▸ Task prompt: In the game review, rewrite the passage that begins at "War dieses Review" and stops after "to keep up.", putting "mess with" in place of "screw with".

War dieses Review hilfreich? Ja Nein
37 von 40 Personen (93%) fanden dieses Review hilfreich
7.5 Std. insgesamt
Verfasst: 27. Juli
Antichamber wants to screw with you. An abstract puzzle game, it exists in a world built upon its own rules, requiring you to shed conventional logic and adopt an out of the box mindset to progress through the labyrinthine chamber you find yourself in. Up is down, going backwards moves you forward, and nothing can be taken at face value. It's one of the smartest games I've ever played; thoughtfully evolving at every step, as my feeble brain scrambled to keep up.

To attempt and describe Antichamber would be counterproductive, and a rather hopeless task. The foundation of the experience is designed around self discovery and interpretation, making any outside explanation of how to solve the absurdly clever puzzles and navigate the twisting level layouts detrimental to someone playing the game for the first time. At its core, Antichamber involves manipulating the rules of its world to allow you to overcome seemingly impossible tasks and continue onward toward the next puzzle. More often than not this involves interacting with blocks placed throughout, by way of a gun whose functions extend far beyond the simple ability to move and delete.

Though outwardly simplistic and plain, Antichamber's art direction (and to a lesser extent its sound design) is as purposely and meticulously designed as its puzzles; with clean lines and intelligent use of color all playing a large role in telegraphing integral aspects of the puzzles. Its basic graphical design also accounts for a huge portion of how atmospheric Antichamber can be. Often times I'd find myself so drawn into the experience that I'd look up to find to my surprise I'd been engross in it for hours, as time becomes rather meaningless once you begin to make your way through the chamber. It feels like being inside an abstract painting, with as much artistry and inverted syllogism as you would expect.

Data items:
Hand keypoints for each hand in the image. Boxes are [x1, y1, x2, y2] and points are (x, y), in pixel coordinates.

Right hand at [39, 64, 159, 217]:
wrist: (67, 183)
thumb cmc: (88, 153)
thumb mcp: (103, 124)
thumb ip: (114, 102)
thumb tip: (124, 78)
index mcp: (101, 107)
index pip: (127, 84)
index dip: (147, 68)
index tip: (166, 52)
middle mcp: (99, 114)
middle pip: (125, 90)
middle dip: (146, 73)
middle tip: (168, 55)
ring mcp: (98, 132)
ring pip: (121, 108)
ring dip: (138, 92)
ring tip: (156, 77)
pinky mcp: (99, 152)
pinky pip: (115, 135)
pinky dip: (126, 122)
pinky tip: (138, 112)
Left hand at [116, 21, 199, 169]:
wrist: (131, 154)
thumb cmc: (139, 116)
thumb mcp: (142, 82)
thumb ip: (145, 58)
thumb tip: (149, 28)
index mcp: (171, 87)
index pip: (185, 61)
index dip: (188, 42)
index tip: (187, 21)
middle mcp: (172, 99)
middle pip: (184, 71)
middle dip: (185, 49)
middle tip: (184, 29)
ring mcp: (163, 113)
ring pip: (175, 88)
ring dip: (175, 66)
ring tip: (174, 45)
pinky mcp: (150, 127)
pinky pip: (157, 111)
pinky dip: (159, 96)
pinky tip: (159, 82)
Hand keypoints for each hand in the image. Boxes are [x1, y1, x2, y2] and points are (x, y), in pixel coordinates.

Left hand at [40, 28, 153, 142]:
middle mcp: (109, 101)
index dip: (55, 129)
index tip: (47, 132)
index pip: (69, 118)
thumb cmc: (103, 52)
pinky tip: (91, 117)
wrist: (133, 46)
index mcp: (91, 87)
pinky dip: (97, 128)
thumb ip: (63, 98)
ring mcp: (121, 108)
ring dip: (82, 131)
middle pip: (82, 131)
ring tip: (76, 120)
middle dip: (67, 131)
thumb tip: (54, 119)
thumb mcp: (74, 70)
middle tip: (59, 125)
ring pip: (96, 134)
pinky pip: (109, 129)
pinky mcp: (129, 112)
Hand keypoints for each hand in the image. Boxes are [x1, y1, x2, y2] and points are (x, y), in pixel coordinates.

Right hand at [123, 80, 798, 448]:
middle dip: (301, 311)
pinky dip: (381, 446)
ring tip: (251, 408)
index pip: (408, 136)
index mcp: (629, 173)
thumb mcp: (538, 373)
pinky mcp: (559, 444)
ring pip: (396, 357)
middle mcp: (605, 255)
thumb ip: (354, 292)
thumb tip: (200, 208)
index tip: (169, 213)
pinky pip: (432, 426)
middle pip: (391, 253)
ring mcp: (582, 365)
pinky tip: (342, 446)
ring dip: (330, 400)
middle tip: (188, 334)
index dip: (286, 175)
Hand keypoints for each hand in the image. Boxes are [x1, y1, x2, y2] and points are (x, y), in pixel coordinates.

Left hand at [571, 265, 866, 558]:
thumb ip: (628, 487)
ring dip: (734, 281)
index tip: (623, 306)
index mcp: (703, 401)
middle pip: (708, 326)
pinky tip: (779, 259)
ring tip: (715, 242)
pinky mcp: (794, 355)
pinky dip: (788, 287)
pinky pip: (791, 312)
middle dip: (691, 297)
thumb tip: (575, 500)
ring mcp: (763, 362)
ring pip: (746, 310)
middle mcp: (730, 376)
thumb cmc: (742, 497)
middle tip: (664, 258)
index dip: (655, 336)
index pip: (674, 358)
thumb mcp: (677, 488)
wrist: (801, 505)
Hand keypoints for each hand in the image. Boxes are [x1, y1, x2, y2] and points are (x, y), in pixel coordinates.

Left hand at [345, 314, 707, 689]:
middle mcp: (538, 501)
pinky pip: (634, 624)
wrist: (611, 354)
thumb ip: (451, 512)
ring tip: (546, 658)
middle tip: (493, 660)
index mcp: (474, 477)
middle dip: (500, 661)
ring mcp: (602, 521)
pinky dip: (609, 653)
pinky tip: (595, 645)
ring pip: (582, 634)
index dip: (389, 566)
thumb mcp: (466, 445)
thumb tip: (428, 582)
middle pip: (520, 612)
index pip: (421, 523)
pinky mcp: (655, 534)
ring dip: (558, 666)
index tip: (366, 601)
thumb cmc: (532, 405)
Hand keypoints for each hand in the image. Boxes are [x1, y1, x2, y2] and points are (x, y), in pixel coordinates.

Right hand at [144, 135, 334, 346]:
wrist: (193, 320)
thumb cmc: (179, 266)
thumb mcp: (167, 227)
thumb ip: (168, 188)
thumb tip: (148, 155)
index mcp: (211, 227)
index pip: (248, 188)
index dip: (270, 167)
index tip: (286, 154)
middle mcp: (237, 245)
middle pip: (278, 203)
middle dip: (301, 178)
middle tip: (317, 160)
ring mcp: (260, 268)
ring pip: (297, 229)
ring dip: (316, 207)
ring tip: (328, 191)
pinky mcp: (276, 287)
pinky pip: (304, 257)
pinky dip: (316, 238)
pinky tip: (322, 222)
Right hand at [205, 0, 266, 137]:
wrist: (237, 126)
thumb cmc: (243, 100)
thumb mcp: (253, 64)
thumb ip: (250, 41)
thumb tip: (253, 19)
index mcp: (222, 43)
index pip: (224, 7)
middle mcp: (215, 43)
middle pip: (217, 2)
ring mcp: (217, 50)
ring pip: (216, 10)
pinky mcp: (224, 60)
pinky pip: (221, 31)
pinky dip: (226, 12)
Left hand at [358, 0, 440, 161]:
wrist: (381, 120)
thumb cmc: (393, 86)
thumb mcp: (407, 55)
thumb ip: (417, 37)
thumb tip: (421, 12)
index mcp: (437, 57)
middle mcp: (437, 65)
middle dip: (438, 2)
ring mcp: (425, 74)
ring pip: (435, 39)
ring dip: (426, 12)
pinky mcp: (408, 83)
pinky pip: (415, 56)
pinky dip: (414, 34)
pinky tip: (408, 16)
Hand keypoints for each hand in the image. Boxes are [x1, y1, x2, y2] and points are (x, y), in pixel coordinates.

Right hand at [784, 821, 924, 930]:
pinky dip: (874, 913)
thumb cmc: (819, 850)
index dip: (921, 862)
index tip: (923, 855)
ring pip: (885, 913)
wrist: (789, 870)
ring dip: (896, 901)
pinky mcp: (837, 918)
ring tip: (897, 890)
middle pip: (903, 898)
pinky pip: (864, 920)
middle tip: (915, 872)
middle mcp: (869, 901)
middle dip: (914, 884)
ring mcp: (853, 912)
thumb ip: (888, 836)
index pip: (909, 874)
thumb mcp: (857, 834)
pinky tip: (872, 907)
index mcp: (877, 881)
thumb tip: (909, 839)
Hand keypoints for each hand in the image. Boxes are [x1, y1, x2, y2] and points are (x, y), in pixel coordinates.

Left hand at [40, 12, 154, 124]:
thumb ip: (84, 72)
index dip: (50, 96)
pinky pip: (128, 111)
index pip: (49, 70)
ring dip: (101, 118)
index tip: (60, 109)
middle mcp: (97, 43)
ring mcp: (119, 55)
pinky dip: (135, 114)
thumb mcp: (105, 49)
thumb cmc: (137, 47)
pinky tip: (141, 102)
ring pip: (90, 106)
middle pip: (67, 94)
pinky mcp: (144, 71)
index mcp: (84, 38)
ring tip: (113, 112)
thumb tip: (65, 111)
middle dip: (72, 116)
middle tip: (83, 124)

▸ Response:
War dieses Review hilfreich? Ja Nein
37 von 40 Personen (93%) fanden dieses Review hilfreich
7.5 Std. insgesamt
Verfasst: 27. Juli
Antichamber wants to mess with you. An abstract puzzle game, it exists in a world built upon its own rules, requiring you to shed conventional logic and adopt an out of the box mindset to progress through the labyrinthine chamber you find yourself in. Up is down, going backwards moves you forward, and nothing can be taken at face value. It's one of the smartest games I've ever played; thoughtfully evolving at every step, as my feeble brain scrambled to keep up.